Loneliness can be dangerous.
It's addictive. It's dark. It's powerfully destructive.
It doesn't depend on how many friends you have and it will overcome your life if you let it.
Once you realize how peaceful it is, you realize that you don't want to deal with people anymore... and that's where people lose their grip on the outside world.
Sure, sometimes you just need a break... we've all been there once or twice in our lives. Sometimes, we just want to disappear for a day and see who would miss us.
But that's not how it really works.
According to the Urban Dictionary, "Being alone isn't loneliness. Loneliness is being alone when you desire otherwise."
Being alone with your thoughts is an immense task to take on for some people because you have nowhere to run. They're dancing in your head, taking over every other thought that comes to mind. They eat at you and make your stomach turn.
Loneliness literally makes our bodies feel like we are under attack.
Chronic loneliness causes an immediate and severe bodily reaction that typically increases your blood pressure and cholesterol.
In fact, as a result of this intense amount of stress, people who experience chronic loneliness over an extended period of time have a much higher risk of cardiovascular disease.
It has also been discovered that isolation and loneliness are central causes of depression and despair as well.
And here's another eye-opening fact for you: it is estimated that over 40% of us will feel the pain of loneliness at some point in our lives. Wow. OVER 40 PERCENT OF US.
Like I said earlier, some of us want to escape for a day and see what happens, while others of us don't want to disappear at all because we have a severe case of FOMO (fear of missing out). We want to be found. We want to be included. We want someone to stumble upon us and treat us like a long-lost treasure they have spent so many years looking for.

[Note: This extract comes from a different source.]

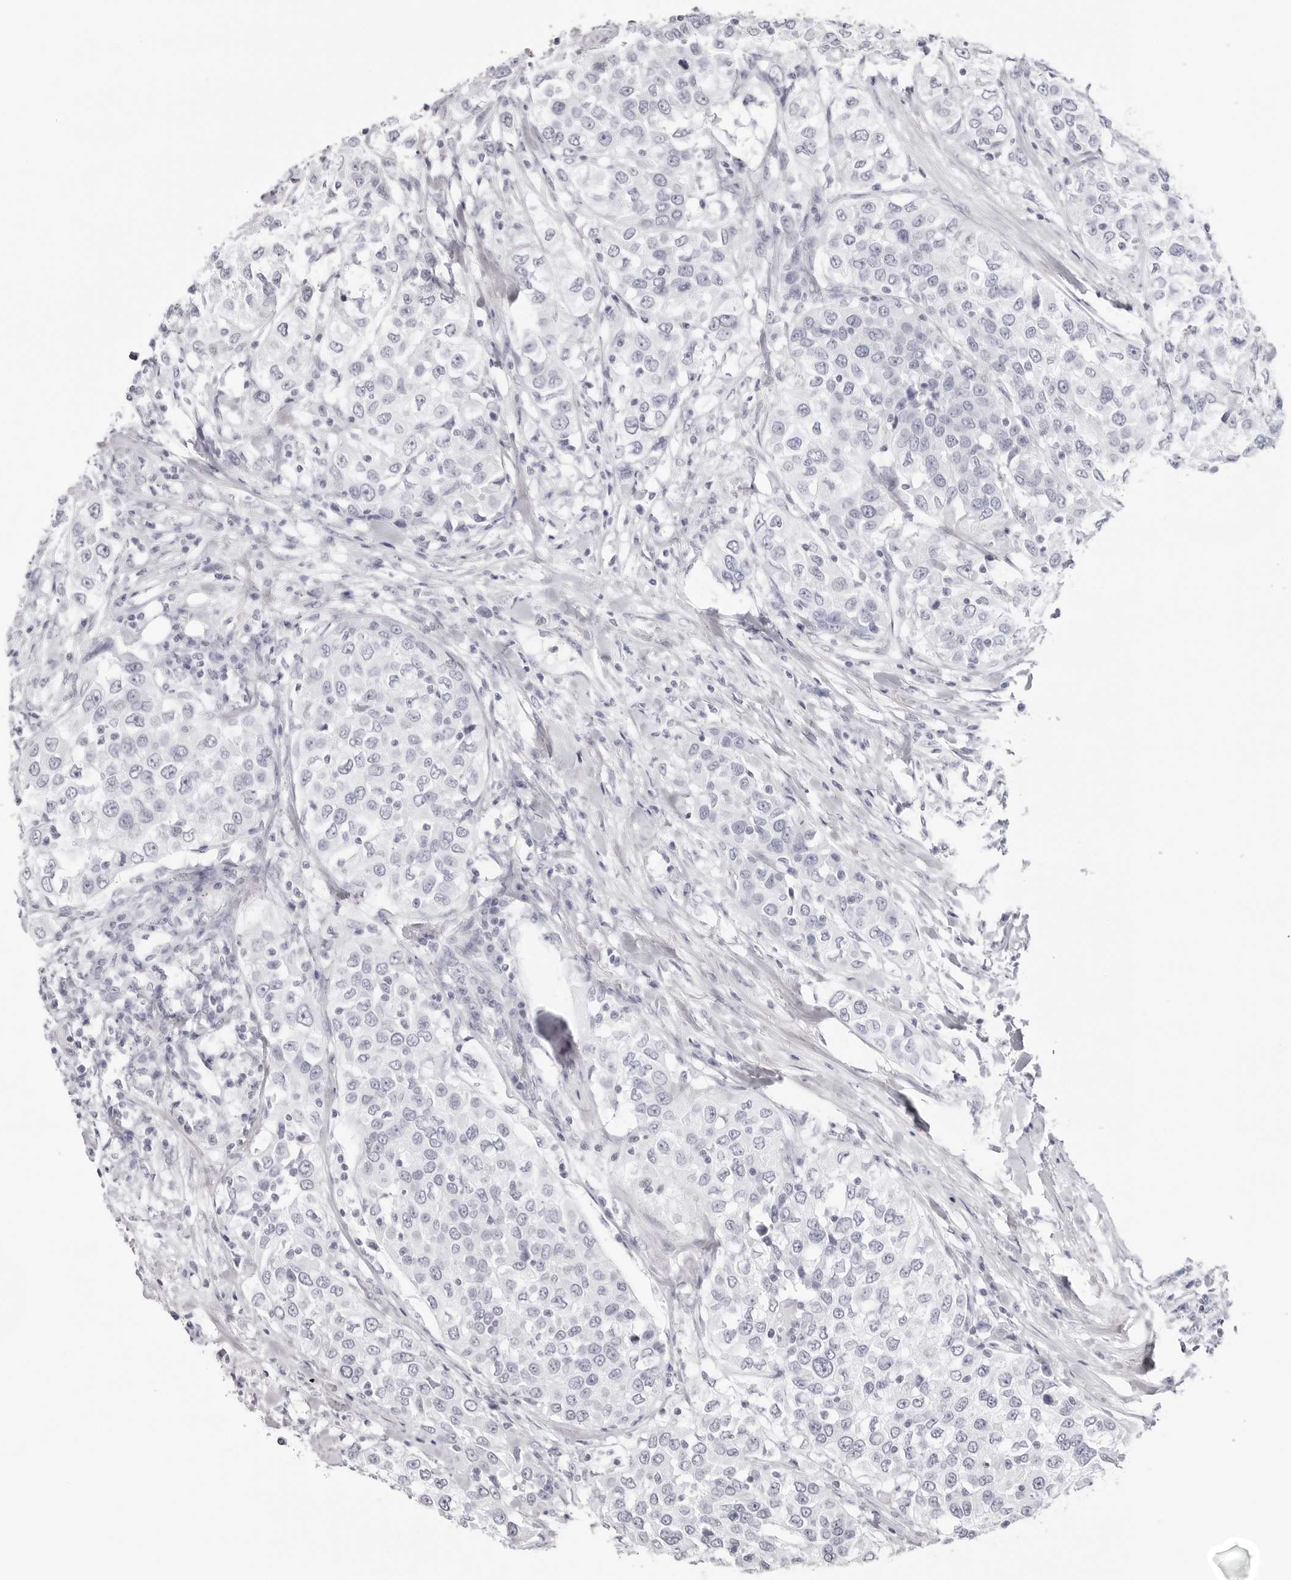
{"staining": {"intensity": "negative", "quantity": "none", "location": "none"}, "tissue": "urothelial cancer", "cell_type": "Tumor cells", "image_type": "cancer", "snomed": [{"axis": "morphology", "description": "Urothelial carcinoma, High grade"}, {"axis": "topography", "description": "Urinary bladder"}], "caption": "High-grade urothelial carcinoma stained for a protein using IHC reveals no expression tumor cells.", "gene": "INSL3", "patient": {"sex": "female", "age": 80}}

All we want is to be acknowledged and told we are wanted.
So, there will come a time in your life where it will hit you like a slap in the face. You'll sit in your room and start bawling... and you'll realize that absolutely no one realizes how unhappy you are.
But it doesn't have to last forever.
Brendan Francis has a quote that really hit home with me. It says, "the innermost core of loneliness is a deep and powerful yearning to reconnect and find a union with one's self."
This really sat with me. It made me step back and think about how I really do wish I had a better union with myself. I mean, I do so much for others, how could I not be in touch with myself? And I still don't have an answer to that question, other than, "I'm working on it."